I'm having some issues working through this practice problem. I have worked through the first portion of it, and I have the solution, but I don't understand how/why the solution does two things at the end.
Problem:
Use the rejection method to sample from the gamma density $\Gamma(\lambda, t)$ where $t (\geq 1)$ may not be assumed integral. [Hint: You might want to start with an exponential random variable with parameter $\frac{1}{t}$.]
What I've done
Let $Z\sim \Gamma(1, t)$. This can be done without loss of generality because, for such a Z, $\frac{Z}{\lambda}\sim \Gamma(\lambda, t)$.
Let $V\sim Uniform(0,1)$. Using the hint, for some $y\in (0,1)$,
\begin{align*} F(x) &= 1-e^{\frac{-x}{t}}\\ y &= 1-e^{\frac{-x}{t}}\\ x &= F^{-1}(y) = -t ln(1-y)\\ X &= -t~ln(1-V)\\ X &= -t~ln(V) \end{align*}
(Since if $1-V\sim Uniform(0,1)$, then $V\sim Uniform(0,1)$.)
Now, we need to find some $c$ such that
\begin{align*} f_Z(x) \leq c f_X(x) \end{align*}
where $f_Z(x) = \frac{1}{\Gamma(t)}x^{t-1}e^{-x}$ and $f_X(x)= \frac{1}{t} e^{\frac{-x}{t}}$.
Thus, we need to find a $c$ that satisfies:
\begin{align*} \frac{f_Z(x)}{f_X(x)} &\leq c\\ \frac{\frac{1}{\Gamma(t)}x^{t-1}e^{-x}}{\frac{1}{t} e^{\frac{-x}{t}}} &\leq c\\ \frac{t e^{x(1/(t-1))}x^{t-1}}{\Gamma(t)} &\leq c \end{align*}
By taking the derivative w.r.t. X, I verified that, for $t\geq 1$ and $x>0$, the LHS is maximized by $x=t$ (I'll omit this work, but I found that the derivative had a root at $x=-t^2+2t-1$, so over the ranges of $t$ and $x$, $t>x$, thus the LHS is strictly smaller than its value when $x=t$).

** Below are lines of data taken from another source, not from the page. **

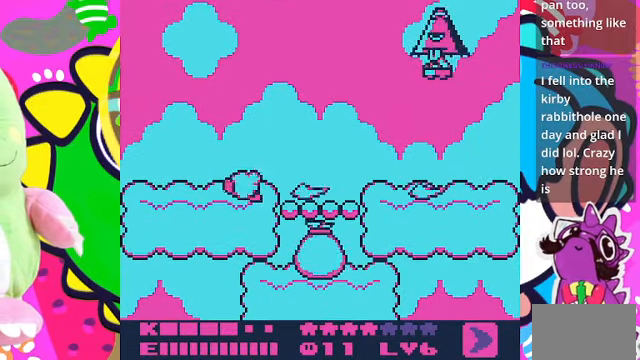
{"dt_ms": 500, "buttons": ["CROSS"], "left_stick": "center", "right_stick": "center", "events": [[434, "CROSS", "down"]]}
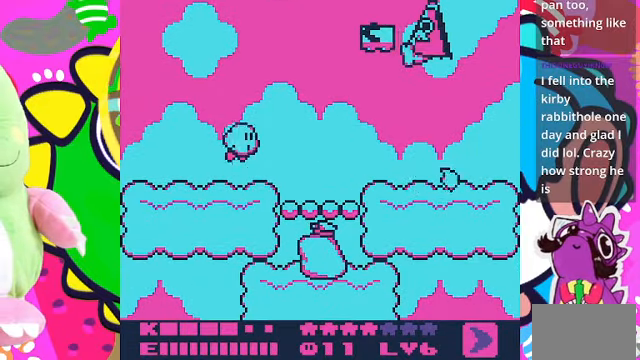
{"dt_ms": 500, "buttons": [], "left_stick": "center", "right_stick": "center", "events": [[100, "SQUARE", "down"], [267, "SQUARE", "up"], [367, "SQUARE", "down"], [434, "CROSS", "up"], [434, "SQUARE", "up"]]}
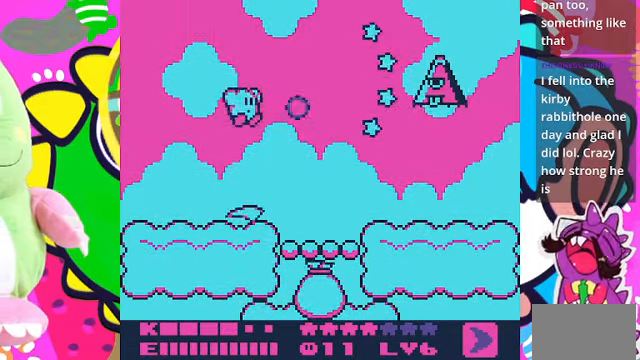
{"dt_ms": 500, "buttons": ["SQUARE"], "left_stick": "center", "right_stick": "center", "events": [[67, "SQUARE", "down"], [267, "SQUARE", "up"], [500, "SQUARE", "down"]]}
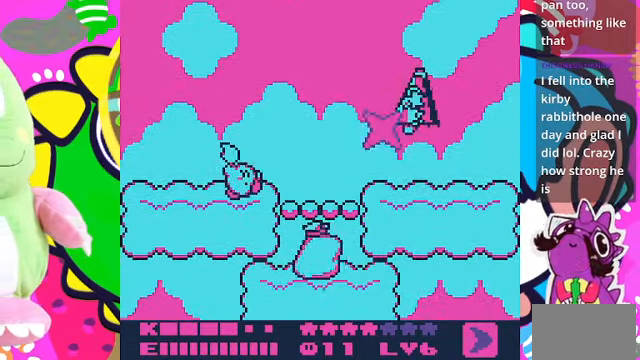
{"dt_ms": 500, "buttons": [], "left_stick": "center", "right_stick": "center"}
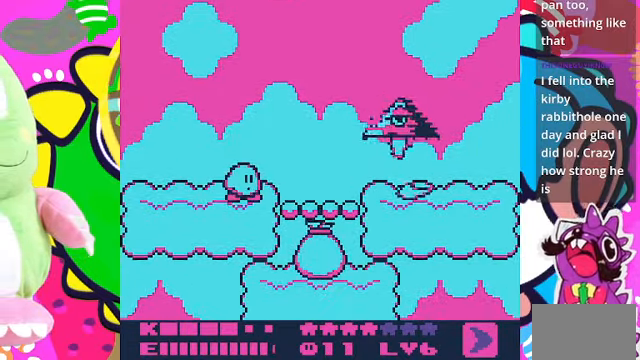
{"dt_ms": 500, "buttons": [], "left_stick": "center", "right_stick": "center"}
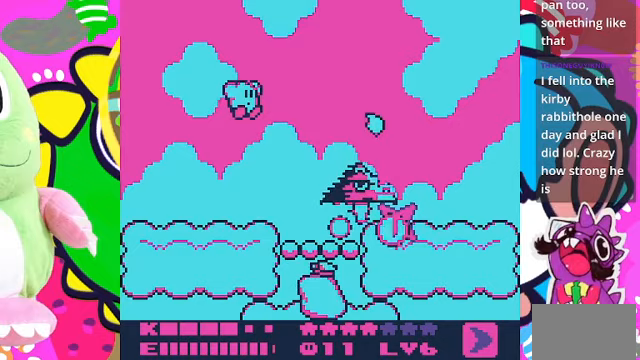
{"dt_ms": 1000, "buttons": ["SQUARE"], "left_stick": "center", "right_stick": "center"}
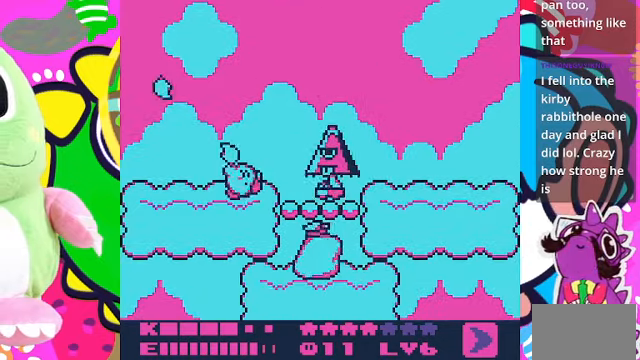
{"dt_ms": 500, "buttons": [], "left_stick": "center", "right_stick": "center", "events": [[67, "SQUARE", "up"], [100, "SQUARE", "down"], [167, "SQUARE", "up"], [233, "SQUARE", "down"], [300, "SQUARE", "up"], [333, "SQUARE", "down"], [433, "SQUARE", "up"]]}
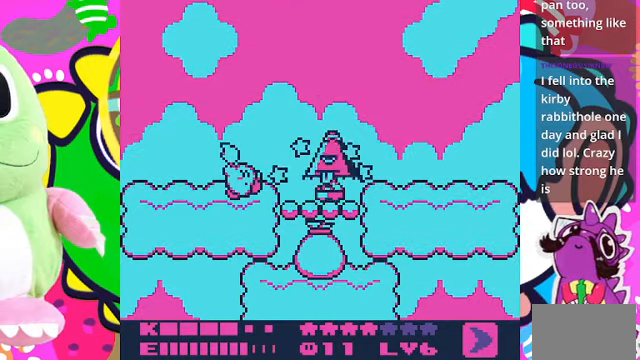
{"dt_ms": 500, "buttons": [], "left_stick": "center", "right_stick": "center", "events": [[33, "SQUARE", "down"], [67, "SQUARE", "up"], [133, "SQUARE", "down"], [233, "SQUARE", "up"], [300, "SQUARE", "down"], [500, "SQUARE", "up"]]}
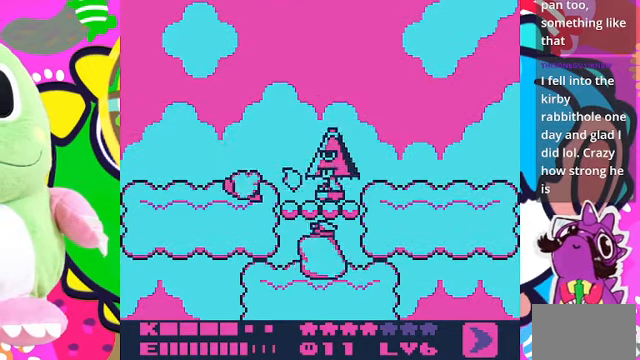
{"dt_ms": 500, "buttons": ["SQUARE"], "left_stick": "center", "right_stick": "center", "events": [[67, "SQUARE", "down"], [133, "SQUARE", "up"], [200, "SQUARE", "down"], [300, "SQUARE", "up"], [333, "SQUARE", "down"], [433, "SQUARE", "up"], [500, "SQUARE", "down"]]}
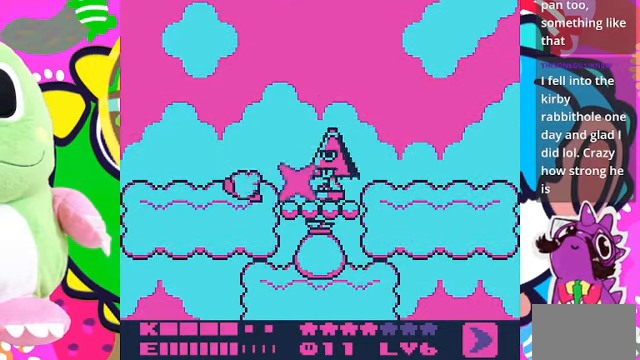
{"dt_ms": 500, "buttons": ["SQUARE"], "left_stick": "center", "right_stick": "center", "events": [[67, "SQUARE", "up"], [133, "SQUARE", "down"], [233, "SQUARE", "up"], [300, "SQUARE", "down"], [400, "SQUARE", "up"], [467, "SQUARE", "down"]]}
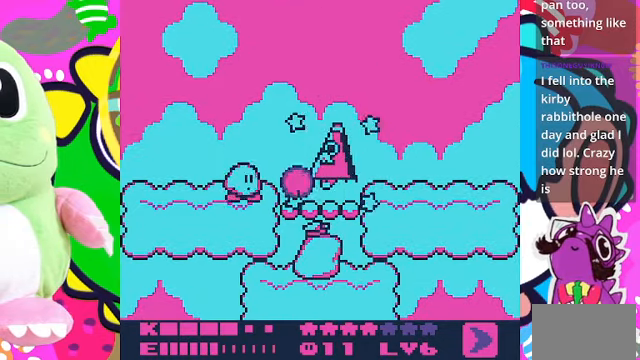
{"dt_ms": 500, "buttons": [], "left_stick": "center", "right_stick": "center", "events": [[67, "SQUARE", "up"], [133, "SQUARE", "down"], [200, "SQUARE", "up"], [333, "SQUARE", "down"], [400, "SQUARE", "up"]]}
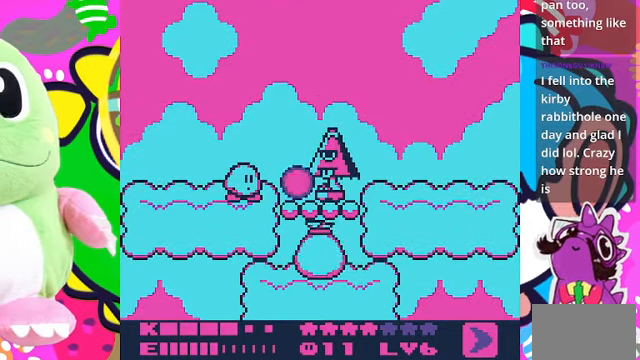
{"dt_ms": 500, "buttons": [], "left_stick": "center", "right_stick": "center", "events": [[167, "SQUARE", "down"], [333, "SQUARE", "up"]]}
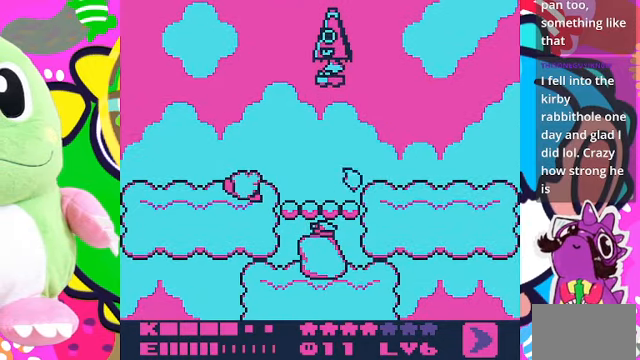
{"dt_ms": 500, "buttons": ["CROSS", "SQUARE"], "left_stick": "center", "right_stick": "center", "events": [[233, "CROSS", "down"], [333, "SQUARE", "down"]]}
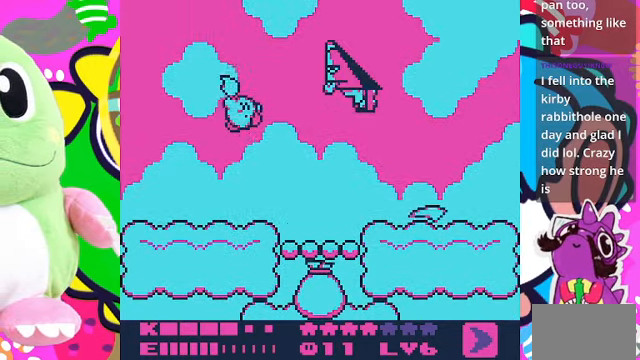
{"dt_ms": 500, "buttons": [], "left_stick": "center", "right_stick": "center", "events": [[33, "CROSS", "up"], [67, "SQUARE", "up"]]}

Thus, the smallest value of $c$ such that $LHS\leq RHS$ is:
\begin{align*} c &= \frac{1}{\Gamma(t)}t^{t} e^{-(t-1)} \end{align*}
What I don't understand
The solution uses the following two things to continue the problem that I don't understand.
(1)
"Conditional on the event $A$:
\begin{align*} U &\leq \frac{X^{t-1}e^{-t}}{\Gamma(t)}t~e^{\frac{-X}{t}} \end{align*}
where $U\sim Uniform(0,1)$, X has the required gamma distribution."
I don't understand where this definition of $A$ comes from.
I can see that $\frac{X^{t-1}e^{-t}}{\Gamma(t)}$ is almost $f_Z(x)$, except that $e^{-x}$ has been replaced by $e^{-t}$ and the rest is almost $f_X(x)$, except $\frac{1}{t}$ has been replaced with $t$.
But, even if that were the case, $A$ would be showing that $U\leq$ the joint density of the two component functions (and, again, I know that this is not the case, but it is the closest explanation I can come up with), not the $\frac{f_Z(x)}{c~f_X(x)}$ that I believe I need to continue the problem. I cannot manipulate $\frac{f_Z(x)}{c~f_X(x)}$ to create this $A$.
I understand that the next step likely involves the fact that $F_Z(z;1, t)$ will take the form $\frac{\gamma(t, z)}{\Gamma(t)}$, and $\gamma(t, z) = \int_0^z x^{t-1}e^{-x} dx$. I just don't know what to do with this information, given that I don't know where this $A$ came from or how to use it.
(2)
"We note that $A = \{log(U)\leq(n-1)(log(X/n)-(X/n)+1) \}$."
Where did this come from and why is it worth noting?